Results and Conclusion:
After testing, the scientists found that nearly all radioactivity in the bacteria was from 32 P, therefore they concluded DNA was the genetic material of the bacteriophage virus.
DNA and Cells Now:
This has affected what we now know about DNA because it emphasizes the idea that DNA is genetic, even in viruses, which can ultimately help fight viruses.
James Watson and
Francis crick
Year published:
1953
Experiment:
Watson and Crick had been struggling to build a correct model of the structure of DNA, that is until they saw Franklin's Photo 51. Once they saw the X shaped pattern they immediately were able to construct an accurate model of the double helix DNA structure.
Results and Conclusion:
The scientists concluded that DNA contains a double helix. They used lots of math to calculate that there are about 10 bases per helical repeat. The pair also discovered DNA has an anti-parallel structure.
DNA and Cells Now:
This relates to what we know about DNA know because the structure of DNA is essential to understanding what DNA is and how it works.
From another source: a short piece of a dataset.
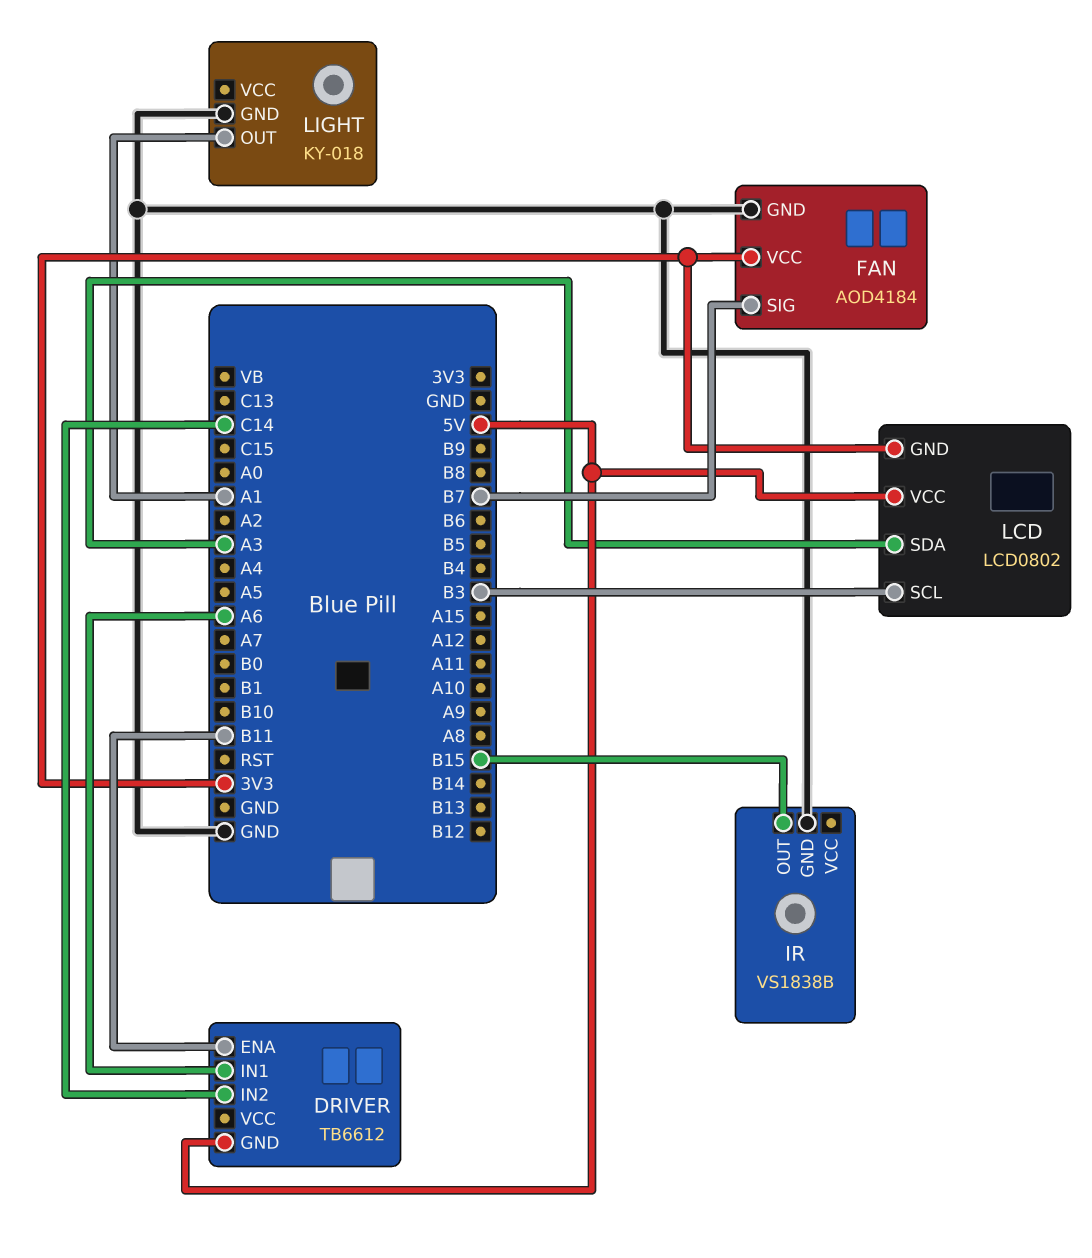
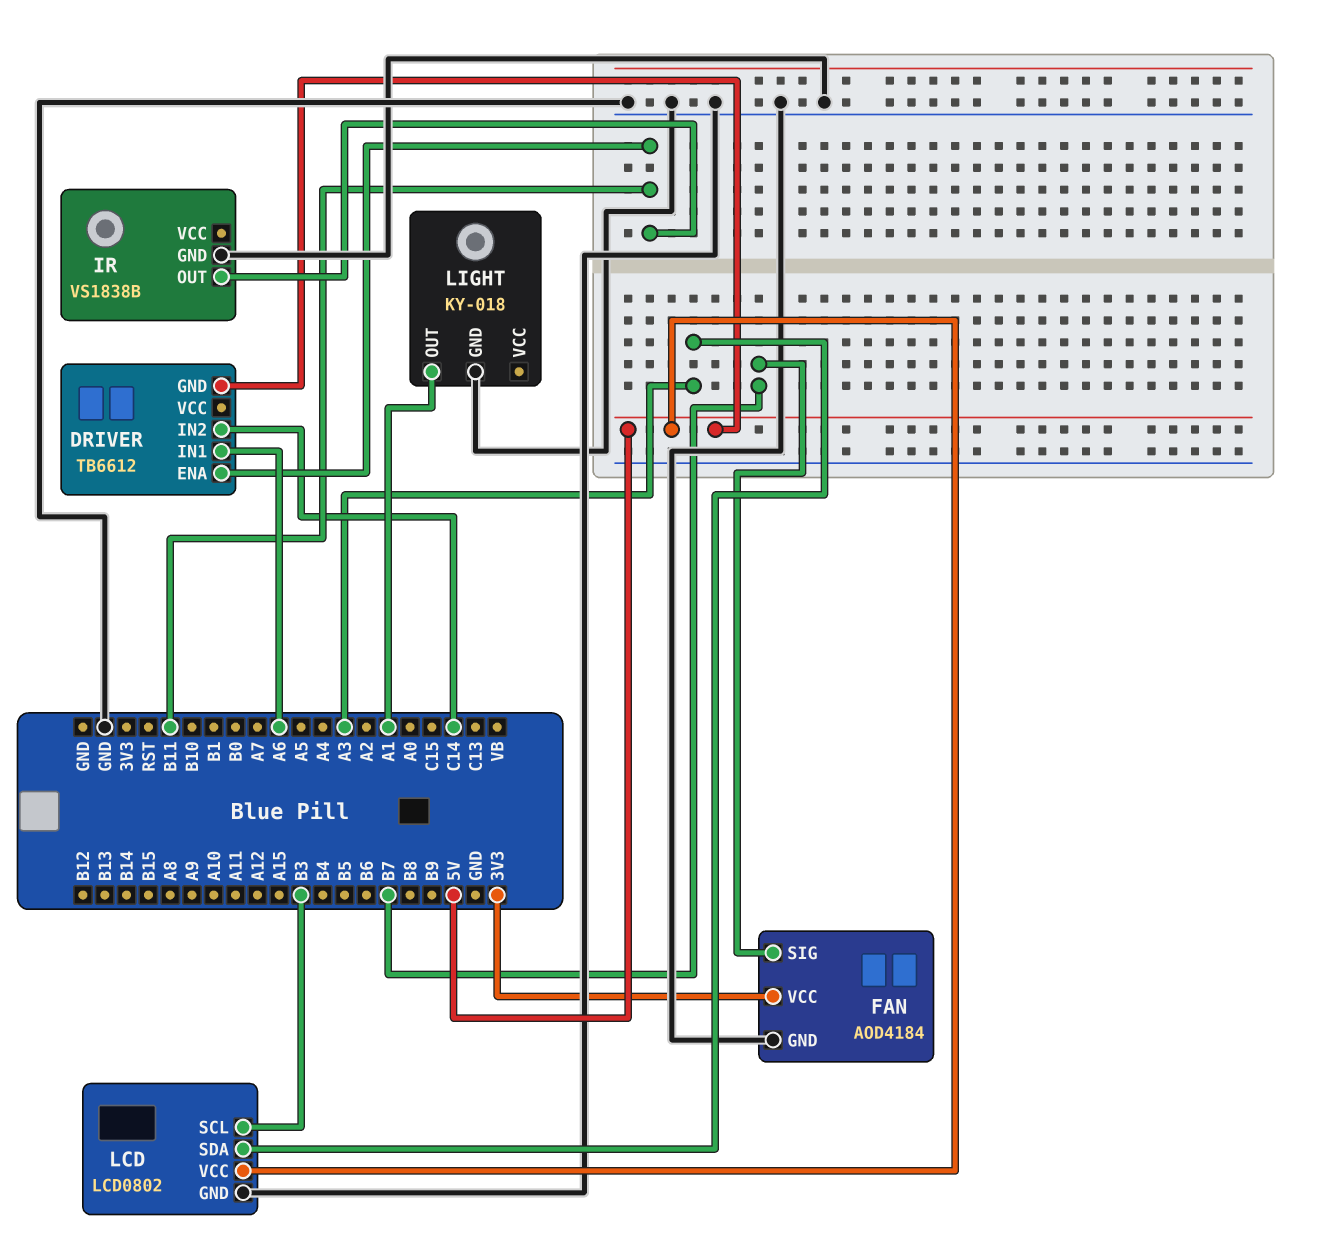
IR pin OUT: B15 -> B11
LCD pin GND: 3V3 -> GND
Matthew meselson & franklin stahl
Year published:
1958
Experiment:
In their experiment, the scientists grew E. coli in culture with 15N (isotope of the nitrogen atom), and was soon incorporated into the bases of DNA as the bacteria grew. This group was then transferred to a culture with 14N (normal nitrogen). After taking samples from each culture, the scientists isolated and dissolved the DNA from the bacterial cultures in a salt solution. Then, they centifuged the DNA and were able to find the greatest density based on the number of salt molecules.
Results and Conclusion:
The results were 15N sank further in the salt gradient than 14N. The results supported the semi-conservative DNA replication model. By using the nitrogen isotopes and density gradient centrifugation, Meselson and Stahl were able to prove DNA is replicated semi-conservatively.
DNA and Cells Now:
This contributed to what we now know about DNA because understanding how it replicates is important when studying DNA.
Year Published:
1958
Experiment:
Their experiment was based on Neurospora Crassa (red bread mold) and their goal was to find the nutritional mutants if they mutated a gene that cannot grow on minimal medium. By using X-rays on the Neurospora culture, they were able to discover that the 299th culture did not grow on the minimal medium and the first Neurospora mutant couldn't make vitamin B.
Results and Conclusion:
By the end of their study, the scientists concluded that genetic mutations affect pathways for vitamin amino acids. They also found that one gene is responsible for one protein because each mutated gene only affected a part of the metabolic pathway.
DNA and Cells Now:
This affects what we know about DNA now because when scientists study it they need to be making the right calculations and for that they need to know that one gene is responsible for one protein.
Marshall Nirenberg
Year Published
: 1961
Experiment:
Nirenberg based his experiment off the triplet codon hypothesis. He used an extract of E.coli to make a synthetic mRNA composed of Uracil and added it to poly-uRNA extract along with radiolabeled amino acids.

Results and Conclusion:
Nirenberg found polypeptides made up of the amino acid phenylalanine and therefore was able to conclude UUU (three uracils) codes for phenylalanine. Similarly, he found CCC codes for proline, AAA codes for lysine, and GGG does not produce a protein.
DNA and Cells Now:
This discovery is one of the most useful when trying to decipher the genetic code. Scientists are now able to figure out the proteins of a cell which affect how it works.